I watched my children as they sat at the kitchen table, each attempting to complete their homework. Books were open, pencils sharpened and they were working productively…for about four minutes! Then, my youngest took a break to find a song on YouTube that he wanted to listen to. My oldest had his iPhone by his side and stopped every 90 seconds to check or send a text message.
Eventually they refocused, but soon decided that they needed a snack. Then they answered a question or two, ate some fruit, checked their messages, changed the song, attempted to write another sentence, chatted about soccer practice that evening, ate some fruit, checked their messages, changed the song…You get the picture.
Perhaps, like me, your first instinct is to criticize this generation of children for their lack of attention span and pending addictions to technology. Watching the squirrel-like behaviour of my children had me worried about the direction of our society. This is the future of our world?! Yikes!
However, as I watched them in combined fascination and horror, I realized that I was cooking dinner, answering texts, listening to music and chatting with my children. Our current culture is made up of chronic multi-taskers! Even now, as I write this article, I am having coffee, with my cellphone by my side just in case I receive an email or a text.
I used to brag about my ability to multi-task. I am, after all, a woman, a mother, a teacher. I practically have a Masters Degree in doing several things at once. I take pride in the number of tasks I can accomplish in a day and I criticize my poor husband for only being able to do one thing at a time.
However, when I took a minute to consider my own multi-tasking nature, I realized that I am constantly running through a to-do list in my mind. I always feel rushed and complain that there are not enough hours in my day. I focus more on tasks than I do on people. At the end of the day, I feel productive and accomplished, but am I truly happy and fulfilled? Does any of this sound familiar to you?
I began to wonder what multi-tasking does to our brains. And, as we are setting this fast-paced example for our children, what is multi-tasking doing to their learning and their brain development? Is multi-tasking a valuable or detrimental skill? So, I began to research.
What I found is that our brains can only truly concentrate on one thing at a time. Despite our belief that we are accomplishing two things at once, our brain is simply switching back and forth. Researchers call this “task-switching” and their work generally falls into one of two veins: 1) task-switching is a necessary life skill or 2) task-switching can slow down the learning process. I find value in both opinions.
It is true that our children need to multi-task in order to succeed in life, for it promotes mental flexibility. For example, in an elementary classroom context, children must be able to focus on their work, stop to ask or answer a question, listen to the chatter of their peers, perhaps go to the washroom and then come back to attend to their task. In a high school or college setting, students need to listen to a lecture and simultaneously take notes.
As an adult, we may be working at our desk and become interrupted by a phone call or a meeting. We often multi-task throughout the course of our day. We listen to music while doing chores, we chat with passengers while driving. We navigate small interruptions as we attempt to accomplish any given task. Children must learn to regulate their attention and prioritize their to-do lists.

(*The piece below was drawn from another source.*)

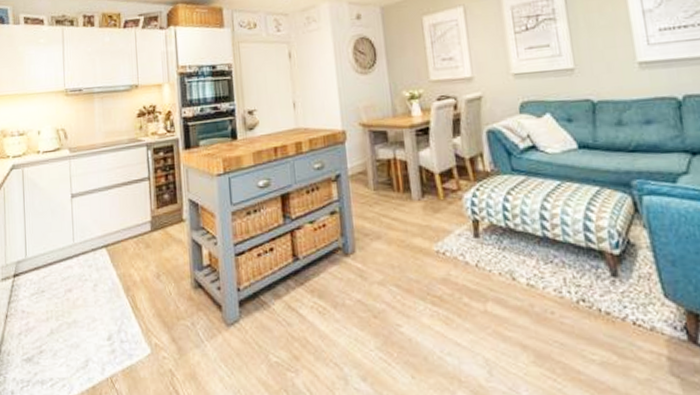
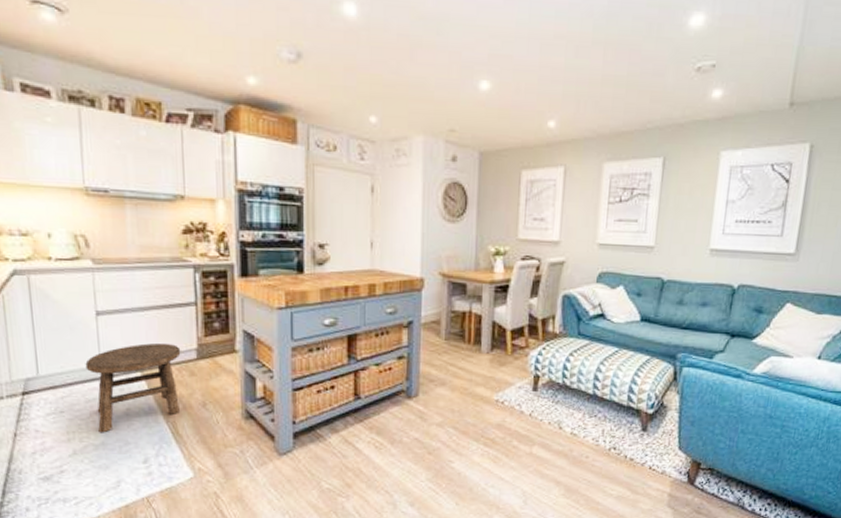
stool: none [62,218,138,311] -> present [85,342,181,433]

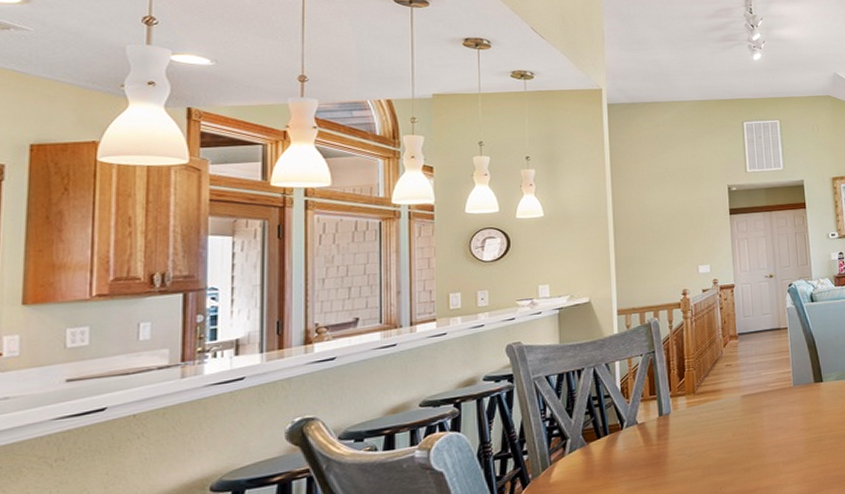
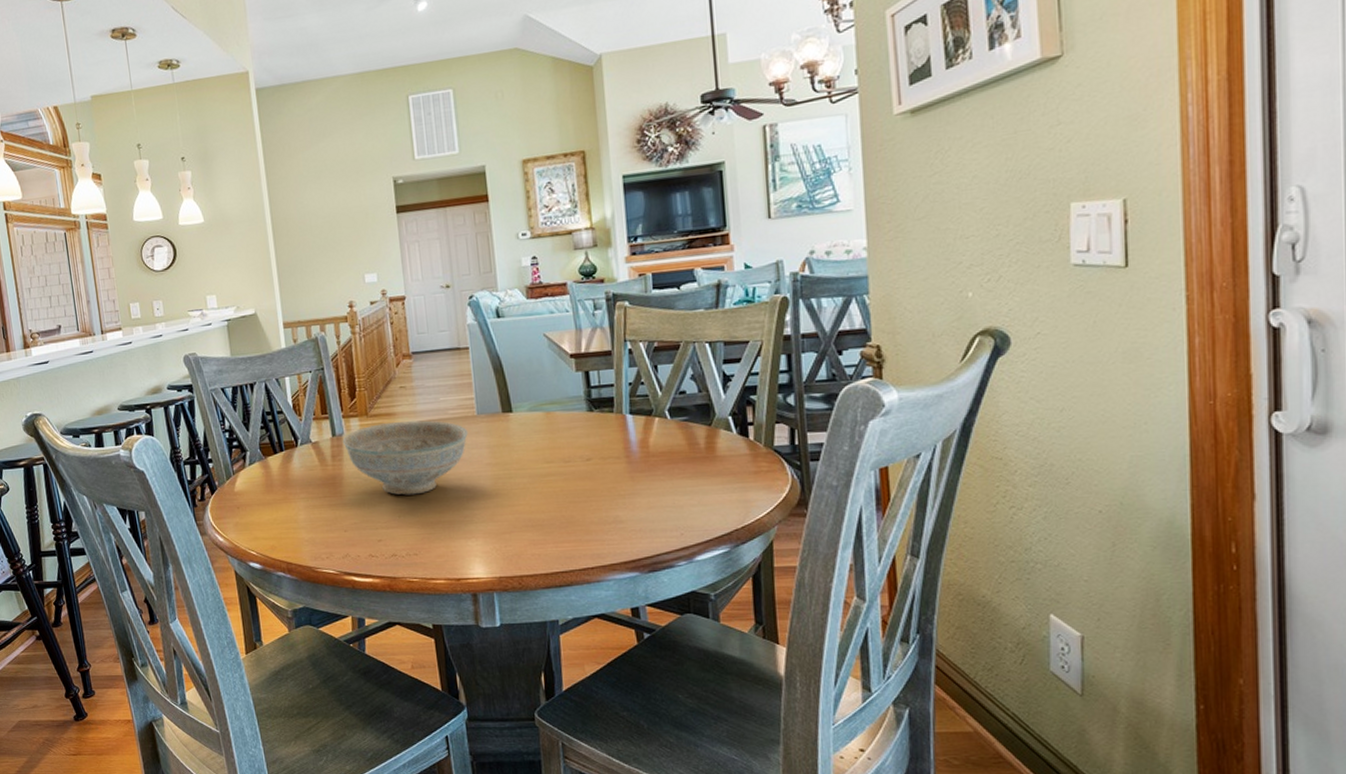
decorative bowl: none [669,394,785,468] -> present [342,420,468,495]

However, some research argues that task-switching is relatively harmless as long as both tasks are done with relative ease. As soon as one task becomes effortful, our learning may suffer. Researchers have coined the term, “switch cost.” When our brains bounce back and forth between various activities, it may result in increased errors and longer reaction times (the time it takes our brain to refocus on the learning task at hand).
In terms of learning, multi-tasking can be somewhat disruptive, for we are digesting information in snippets, instead of in depth. Studies show that this style of learning actually lowers the retention of new information and leads to a lower level of engagement in any given activity. For example, reading comprehension is proven to be lower when we read with the TV on in the background. Though we may not be watching the show, our brains still recognize and want to decifer the noise.
However, when we take time to learn something slowly and deliberately, with complete focus, the information will be processed and understood to a greater degree.
So, what does this mean for me and my family? For one, I needed to set a better example by choosing to slow down and have a more manageable to-do list each day. This was a game changer for me. Not only am I modelling good behaviour for my family by focusing on only one or two things at a time, the pressure to check multiple tasks off my list has been alleviated. My stress level is lower and I am more present for my kids.
I also chose to share some of my concerns with my family and filled them in on the research. Together, we decided to implement some phone-free times, starting with after school homework. In having an open and honest discussion and allowing my children to understand why I held certain beliefs, I was pleasantly surprised by their level of buy in. Because they understood the logic of my concerns, they not only agreed, but even furthered the conversation.
As a family, we also agreed to put our phones away during family time, when the primary focus should be on connecting and enjoying each other. While we watch our favourite TV show, phones are in the kitchen. When we are in the car, phones are put away so that we can focus on conversation and scenery. These small changes serve to remind us what our priorities are.
Multi-tasking is not entirely detrimental. In today’s hectic world, it is a necessary and useful skill. However, we need to be mindful not to let it become all-consuming and remember that there are times when we must allow our brains to focus. Learning and meaningful relationships should be the priority and deserve our full attention.